Avengers #7

by TylerM on March 08, 2013

Normally, I hate Avengers books. I'd rather read every single one of their solo titles, because an actual team book usually bores me. I'm a street-level hero kind of guy, and most of the times the threats in an Avengers book are so insanely high that I feel bored. It's like a blockbuster action movie: it doesn't have the subtlety to move me.

 

However, Jonathan Hickman has made me like The Avengers. He made me like Reed Richards, and he's making The Avengers fun for me. Both things I thought would be impossible.

 

This issue in particular feels a lot more like Hickman's work on Image Comics than his Marvel work. Not everyone might feel this way, but that's a high compliment from me.

 

The scale in this book isn't just high. It's cosmic. It's mind-boggling. The problem isn't some guy who can take a punch from Thor and The Hulk at the same time. It isn't someone who can outsmart Tony Stark unless he's trying really hard.

 

We don't even know what the problem is, just that something went wrong. When something is wrong with the entire universe, I'm actually worried that the whole force of The Avengers won't be enough.

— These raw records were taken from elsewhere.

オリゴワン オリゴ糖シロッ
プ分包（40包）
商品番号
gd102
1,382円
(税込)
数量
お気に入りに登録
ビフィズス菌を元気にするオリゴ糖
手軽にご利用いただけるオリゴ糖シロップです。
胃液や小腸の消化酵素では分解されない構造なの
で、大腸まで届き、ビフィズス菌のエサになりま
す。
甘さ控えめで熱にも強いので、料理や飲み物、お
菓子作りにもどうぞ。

For once, I'm intrigued by the high stakes.

 

Hickman reunites with his artist from S.H.I.E.L.D., Dustin Weaver, on this book, and I really like Weaver. Any artist that can draw faces well is worth every cent you pay for their books. Almost always, some artist draws at least one face that just looks off. The worst thing Weaver does in this book is draw a guy that looks like JFK.

 

Yeah, that's right. The only problem is a guy looks like a Kennedy.

 

Weaver makes me feel like I know a character that is just introduced based on body language. When these characters aren't moving, that's real talent.

 

My biggest complaint about the book is the first few pages. Now, I know Hickman, and I'm sure it's going to relate at some point, but they seem so out of place. It certainly adds to the grand scope of this book, and, if it were a bit more intelligible, could really put into perspective exactly what is at stake here.

 

Unfortunately, it isn't. It's like watching the Pixar short before the feature film. It's beautiful, it's well done, but seemingly unconnected. The big difference here is that this is probably going to tie in to the story in some way, and you know the guy playing chess against himself isn't going to be in A Bug's Life (dated enough reference, readers?).  

Our Score:

8/10

A Look Inside

Comments

lucstclair's picture
Hickman likes to take things to the next cosmic level and that's great. Anyone else notice the re-introduction to the characters from Marvel's New Universe stint. Night Mask, Starbrand, Justice are all coming back. Did I jsut reveal my age? Man, I'm getting old.